Oral Presentation Society of Obstetric Medicine of Australia and New Zealand ASM 2015

Placental expression of mitochondrial transcription factors is affected by infant gender but not by late onset preeclampsia (#30)

Sarah Kugelman 1 2 , Helen L Barrett 1 2 3 , Leonie K Callaway 1 2 3 , Marloes Dekker Nitert 1 2
  1. School of Medicine, The University of Queensland, Herston, QLD, Australia
  2. UQ Centre for Clinical Research, The University of Queensland, Herston, QLD, Australia
  3. Obstetric Medicine, Royal Brisbane and Women's Hospital, Herston, QLD, Australia

Introduction: Preeclampsia is associated with placental dysfunction. There is a strong link between preeclampsia and insulin resistance, with increased rates of preeclampsia in women with insulin resistant conditions. Impaired mitochondrial function is observed in many different tissue types in individuals with insulin resistance.

Aim: This study aimed to determine whether expression of mitochondrial transcription factors known to be altered in insulin resistance (TFAM, TFB1M, TFB2M and NRF1) is altered in placentas from women with late onset preeclampsia.

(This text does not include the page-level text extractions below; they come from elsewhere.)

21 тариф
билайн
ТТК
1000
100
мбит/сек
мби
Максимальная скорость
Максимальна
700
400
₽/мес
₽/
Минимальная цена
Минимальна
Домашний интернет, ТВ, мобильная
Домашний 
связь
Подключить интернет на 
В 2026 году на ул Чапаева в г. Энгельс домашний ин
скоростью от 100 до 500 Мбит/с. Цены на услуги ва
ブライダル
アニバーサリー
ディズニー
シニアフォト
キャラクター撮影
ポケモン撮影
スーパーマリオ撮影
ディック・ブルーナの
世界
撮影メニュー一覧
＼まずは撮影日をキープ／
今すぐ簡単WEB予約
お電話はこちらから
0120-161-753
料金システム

Method: Placental samples were collected from 35 women: 16 with preeclampsia (7F, 8M, 1 unknown) and 19 matched controls (9F, 10M) at delivery. mRNA expression of placental mitochondrial transcription factors TFAM, TFB1M, TFB2M and NRF1 was measured using quantitative real-time PCR. Placental mitochondrial transcription factor expression was compared between women with and without preeclampsia and between male and female infants with non-parametric statistics.

Results: Late-onset preeclampsia did not affect the expression of any of the mitochondrial transcription factors. The expression of TFAM, NRF1 and TFB2M was significantly higher in male (n=18) than in female infants (n=17): TFAM Males median 1.22 (IQR 0.52-3.92) vs Females 0.63 (0.23-1.04), p<0.05; NRF1 Males 1.54 (0.98-3.49) vs. Females 0.63 (0.21-1.46), p<0.05; and TFB1M Males 1.86 (0.75-9.82) vs. Females 0.83 (0.32-1.80), p<0.05. Preeclampsia did not affect expression levels in placenta in either the male or female group. Expression of TFAM was strongly correlated with TFB1M (Spearman’s rho 0.94, p<0.0001) and TFB2M (rho 0.86, p<0.0001) expression but only weakly with NRF1 (rho 0.38, p<0.05). Expression of mitochondrial transcription factors in the placenta was not correlated to maternal prepregnancy BMI or infant birth weight.

Conclusion: Late-onset preeclampsia does not affect placental expression of mitochondrial transcription factors. Placental expression TFAM, TFB1M and NRF1 is increased in male infants, this could potentially contribute to increased energy supply.